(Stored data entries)
== == ==

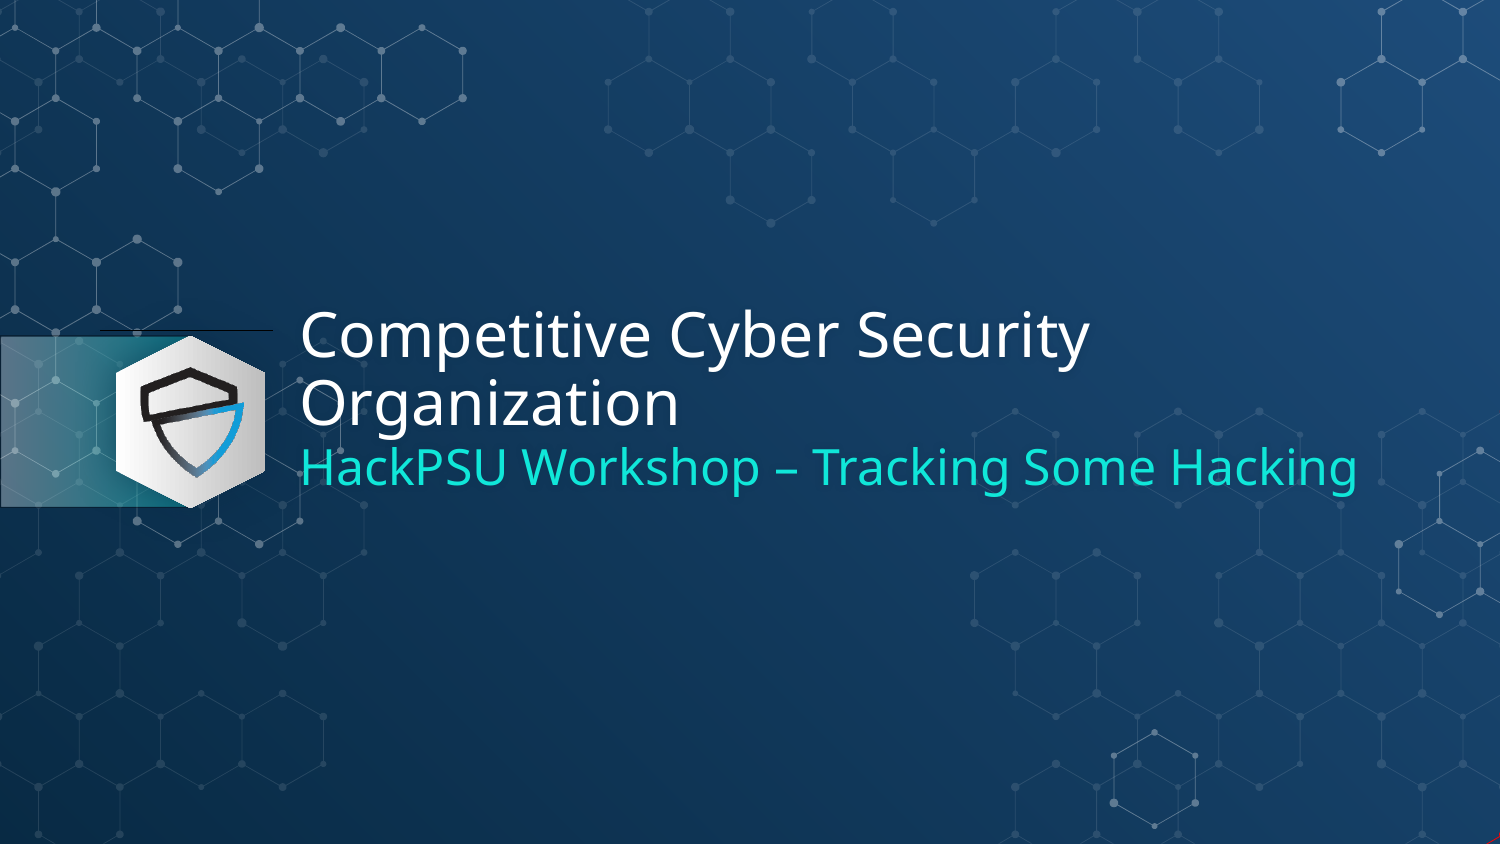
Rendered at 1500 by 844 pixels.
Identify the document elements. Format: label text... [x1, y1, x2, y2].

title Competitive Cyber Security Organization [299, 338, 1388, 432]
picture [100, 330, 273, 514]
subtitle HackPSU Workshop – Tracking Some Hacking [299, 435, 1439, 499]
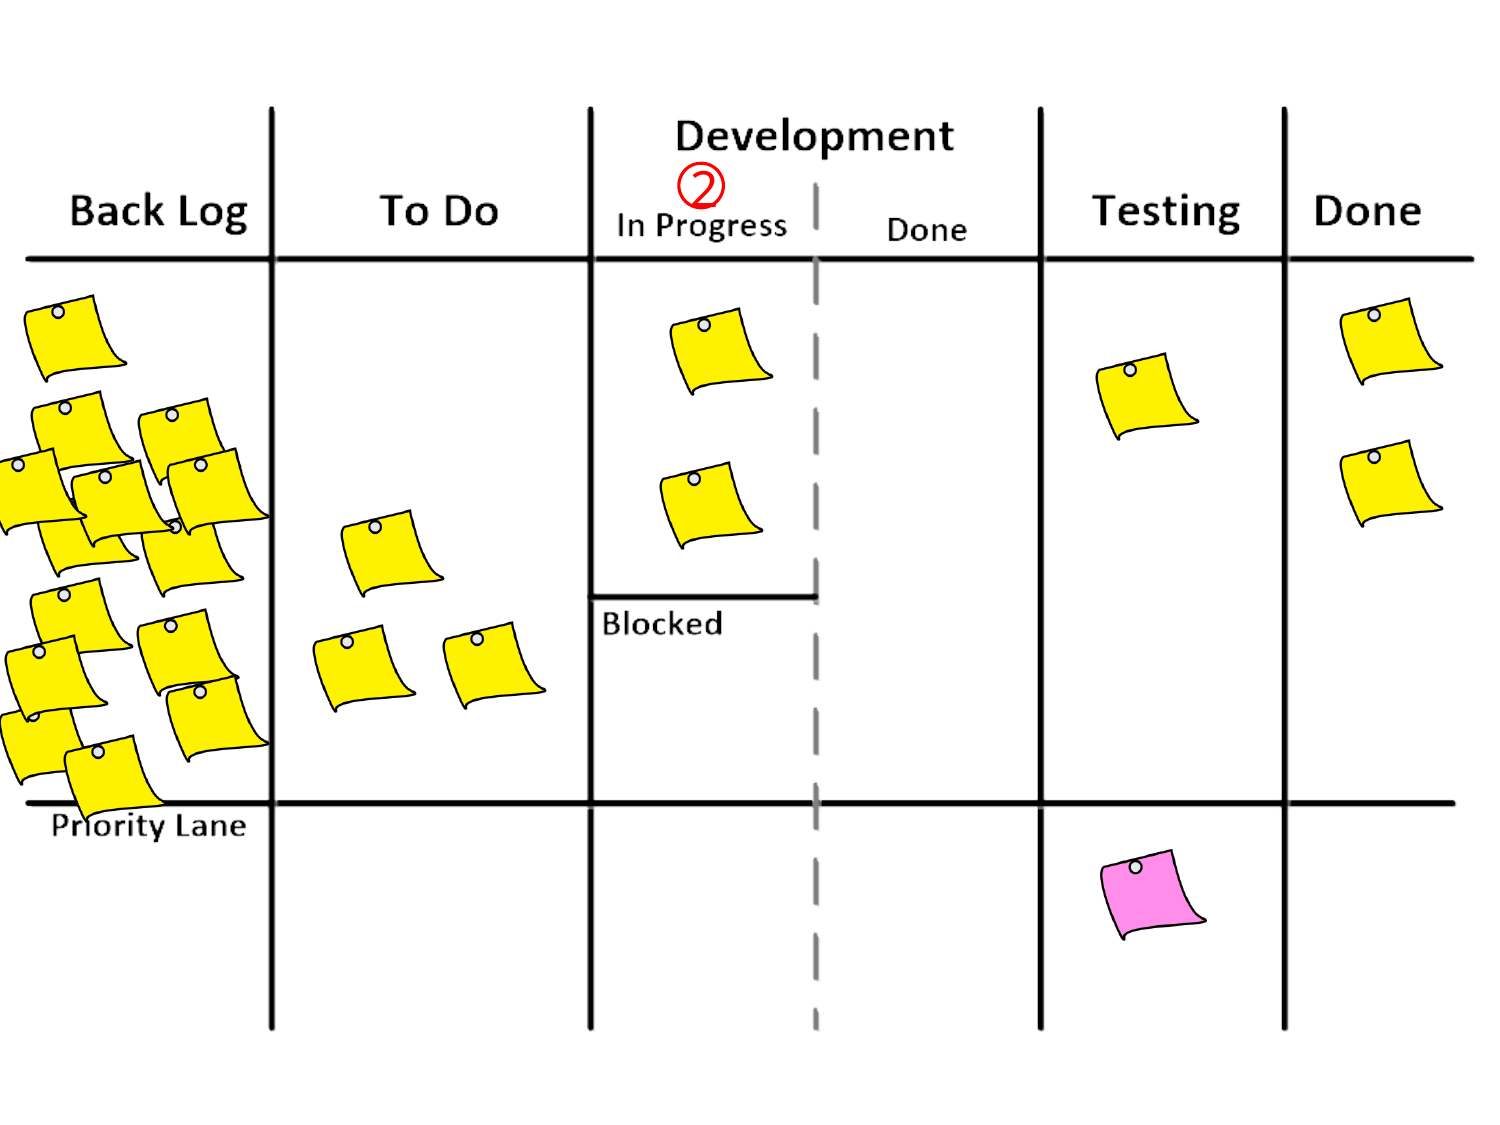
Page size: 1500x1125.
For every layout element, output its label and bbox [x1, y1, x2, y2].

== == ==

PROBLEM REQUIREMENTS: Please copy only the lines from the one with "Page size: 1500x1125." through the final line of the records above, both ends included.

WRITTEN RESPONSE:
Page size: 1500x1125.
For every layout element, output its label and bbox [x1, y1, x2, y2].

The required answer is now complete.